Exercise requirements
Copy the records below line for line, keeping every character, break and space the same.

Supplied records
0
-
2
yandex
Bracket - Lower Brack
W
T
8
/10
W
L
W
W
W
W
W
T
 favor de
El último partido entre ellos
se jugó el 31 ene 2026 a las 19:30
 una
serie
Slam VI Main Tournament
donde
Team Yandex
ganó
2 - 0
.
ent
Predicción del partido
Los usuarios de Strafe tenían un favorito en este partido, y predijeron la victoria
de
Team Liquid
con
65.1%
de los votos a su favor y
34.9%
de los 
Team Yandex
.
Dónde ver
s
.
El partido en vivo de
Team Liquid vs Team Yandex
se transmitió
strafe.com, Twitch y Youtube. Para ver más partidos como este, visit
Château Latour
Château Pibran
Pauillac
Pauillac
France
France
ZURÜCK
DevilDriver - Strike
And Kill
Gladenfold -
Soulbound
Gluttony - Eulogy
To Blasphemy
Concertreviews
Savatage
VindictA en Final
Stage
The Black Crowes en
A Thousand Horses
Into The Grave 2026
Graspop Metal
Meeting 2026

Response for this exercise
0
-
2
yandex
Bracket - Lower Brack
W
T
8
/10
W
L
W
W
W
W
W
T
 favor de
El último partido entre ellos
se jugó el 31 ene 2026 a las 19:30
 una
serie
Slam VI Main Tournament
donde
Team Yandex
ganó
2 - 0
.
ent
Predicción del partido
Los usuarios de Strafe tenían un favorito en este partido, y predijeron la victoria
de
Team Liquid
con
65.1%
de los votos a su favor y
34.9%
de los 
Team Yandex
.
Dónde ver
s
.
El partido en vivo de
Team Liquid vs Team Yandex
se transmitió
strafe.com, Twitch y Youtube. Para ver más partidos como este, visit
Château Latour
Château Pibran
Pauillac
Pauillac
France
France
ZURÜCK
DevilDriver - Strike
And Kill
Gladenfold -
Soulbound
Gluttony - Eulogy
To Blasphemy
Concertreviews
Savatage
VindictA en Final
Stage
The Black Crowes en
A Thousand Horses
Into The Grave 2026
Graspop Metal
Meeting 2026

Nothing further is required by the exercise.